The client who is receiving doxorubicin for the first time to treat multiple myeloma develops flushing, facial swelling, headache, chills, and back pain. Which statement made by the nurse is best?
- A. “These symptoms usually resolve in 1 day and are limited to the first dose.”
- B. “These are signs of toxicity; you may want to consider refusing treatment.”
- C. “I can give you ondansetron prescribed prn now to alleviate these symptoms.”
- D. “Side effects occur with chemotherapy, but focus on your cancer being cured.”
Correct Answer: A
Rationale: A. This response is best. The nurse informs the client correctly that the symptoms of doxorubicin (Adriamycin) are limited to the first dose. B. The nurse is providing unsolicited advice. C. Ondansetron (Zofran) is an antiemetic and will not alleviate all of the symptoms. D. This response belittles the client’s symptoms. There is no cure for multiple myeloma. Treatment will control the illness and maintain the client’s level of functioning for several years or more.
The female client recently diagnosed with Hodgkin's lymphoma asks the nurse about her prognosis.

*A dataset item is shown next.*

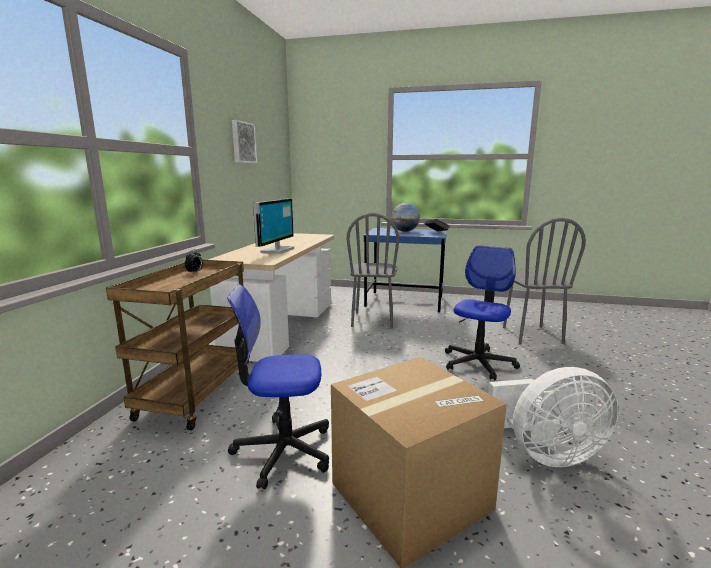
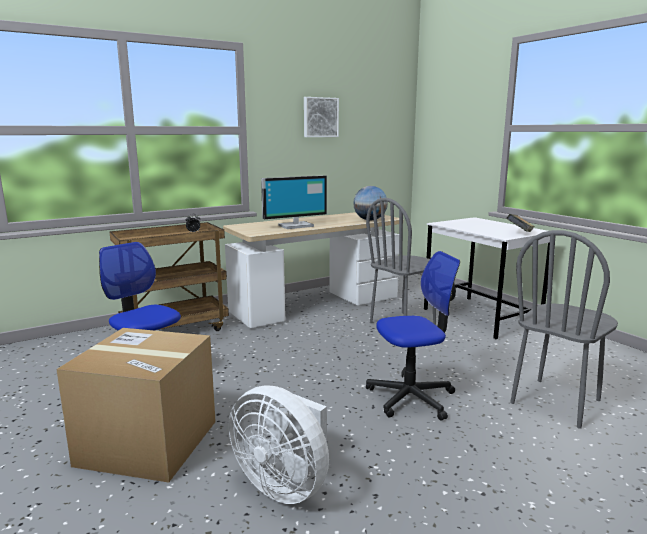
camera: 45 degrees right, 0 degrees up
(405, 231) = (489, 226): globe -> globe (370, 220)
(405, 302) = (481, 317): blue desk -> white desk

Which is the nurse’s best response?
- A. Survival for Hodgkin’s disease is relatively good with standard therapy.
- B. Survival depends on becoming involved in an investigational therapy program.
- C. Survival is poor, with more than 50% of clients dying within six (6) months.
- D. Survival is fine for primary Hodgkin’s, but secondary cancers occur within a year.
Correct Answer: A
Rationale: Hodgkin’s has a good prognosis with standard therapy (A) (5-year survival >85%). Investigational therapy (B) isn’t required, survival isn’t poor (C), and secondary cancers (D) are long-term risks.
Fifteen minutes after the nurse has initiated a transfusion of packed red blood cells, the client becomes restless and complains of itching on the trunk and arms. Which intervention should the nurse implement first?
- A. Collect urine for analysis.
- B. Notify the laboratory of the reaction.
- C. Administer diphenhydramine, an antihistamine.
- D. Stop the transfusion at the hub.
Correct Answer: D
Rationale: Restlessness/itching suggest a transfusion reaction; stopping at the hub (D) prevents further reaction. Urine collection (A), notification (B), and Benadryl (C) follow.
The nurse and an unlicensed assistive personnel (UAP) are caring for clients in a bone marrow transplantation unit. Which nursing task should the nurse delegate?
- A. Take the hourly vital signs on a client receiving blood transfusions.
- B. Monitor the infusion of antineoplastic medications.
- C. Transcribe the HCP’s orders onto the medication administration record (MAR).
- D. Determine the client’s response to the therapy.
Correct Answer: A
Rationale: Taking vital signs (A) is within UAP scope during transfusions. Monitoring chemo (B), transcribing orders (C), and evaluating response (D) require nursing judgment.